Cut the offensive tone @MaxSem, that was incredibly uncalled for. I spent at least 100 hours developing and testing making sure that it worked for far more than just "basic stuff" when I submitted the patch for support in 1.23. Does it work beyond 1.23? No, I went into it only planning to release updates for LTS releases of mediawiki because I don't get paid for this and there are far better uses of my time. I'll update it for the next LTS version, and the LTS version after that as well, and so on until the internal politics and abrasive behavior around here drive me away from mediawiki permanently (which may end up happening sooner rather than later at this rate; so much for what whole Code of Conduct thing).

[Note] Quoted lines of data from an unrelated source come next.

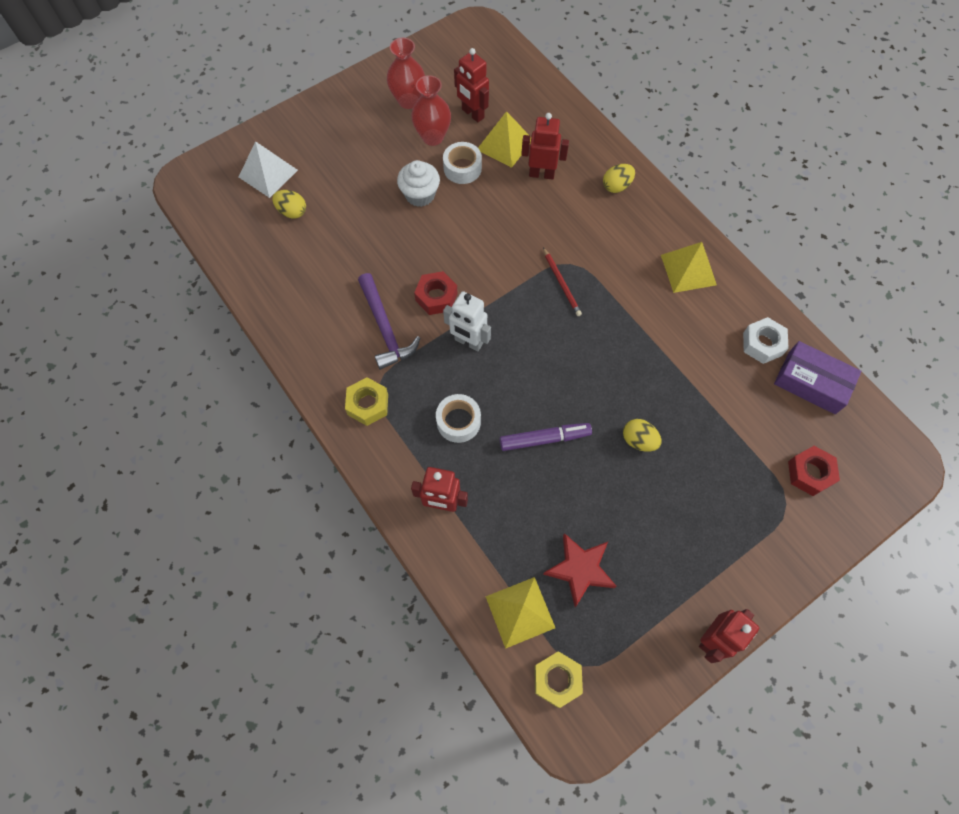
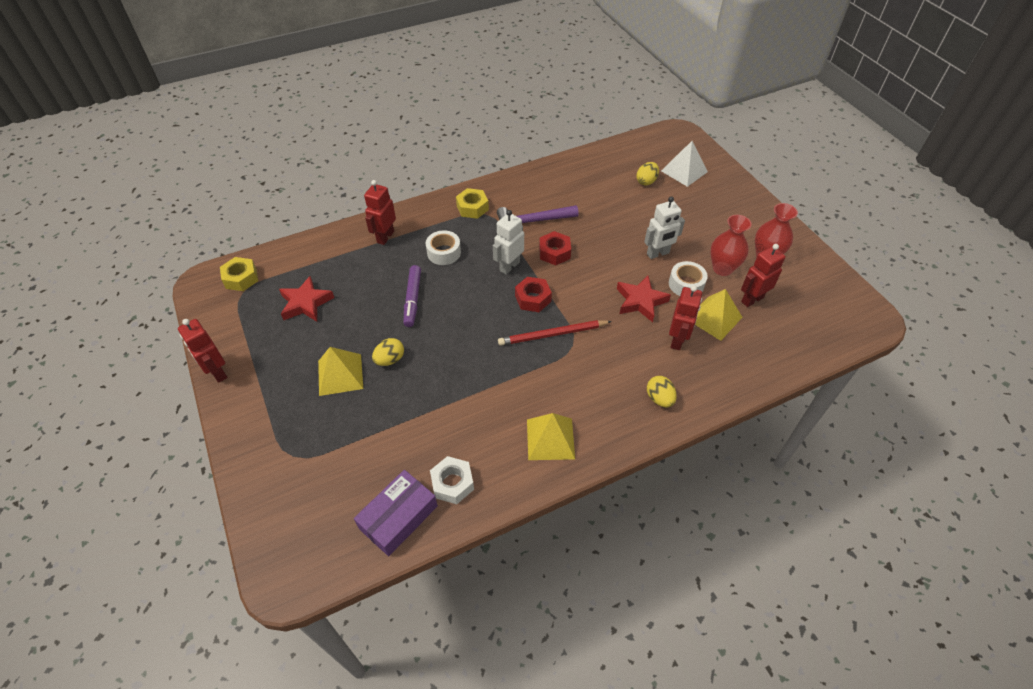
camera: 100 degrees right, 15 degrees down
white cupcake [397,160,440,207] -> white robot [644,197,685,259]
yellow pyramid [485,577,555,649] -> yellow pyramid moved to [318,347,363,396]
red pencil [543,247,582,316] -> red pencil [498,320,612,346], size x1.51
red nut [788,446,840,496] -> red nut moved to [515,277,552,312]
none -> red star [617,275,671,322]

If you want to actually do something productive with this, I highly encourage you to check out the linked RFC and assist in getting it rolling forward by providing your comments/thoughts on the infrastructure questions that still need to be answered with it.

Starting a discussion about the future of MSSQL backend support on a technical mailing list (and spending time trying to identify a list of potential problems created by the current situation) sounds like a more sensible approach than quickly dropping two lines of personal impressions (with enough "citation needed" potential) in some issue tracking tool and then drawing questionable conclusions.

Regarding the tone, please see https://www.mediawiki.org/wiki/Bug_management/Phabricator_etiquette - that link asks for constructive criticism.

I'm tempted to close this task as invalid.
Not because concerns and impressions shouldn't be discussed but because it's the wrong place and format.

For a good restart of this discussion, I propose to make it private while the interested parties figure out the next technical steps. The tone is disrespectful indeed, and @Skizzerz and whoever else has contributed to this project don't deserve it.

Qgil renamed this task from Kill MSSQL support with fire to Remove MSSQL support from MediaWiki core.Sep 30 2015, 1:45 PM
Qgil updated the task description. (Show Details)

@MaxSem, I was expecting that you would edit your own writing (or would at least comment here), but at the end I have done it. Please review whether the current description is valid.

Note that my rewrite is no endorsement or opinion on the content of this task. I just wanted to change unrespectful wording into neutral and informative wording. I hope this is enough to continue with the technical discussion.

Aklapper triaged this task as Lowest priority.Feb 27 2016, 8:22 PM

Thank you very much to the MSSQL Team. You made a good job. Since MediaWiki 1.27.0 the support for MS SQL Server is so good that we use it productive. OK, some thinks are still not perfect, but what’s perfect? Please, don’t cut off MSSQL! We really need it!

[This bug is pretty dead, so maybe irrelevant now] FWIW, I just attended EMWCon, there was a suprising number of corporate users who use MSSQL support and seem happy with it.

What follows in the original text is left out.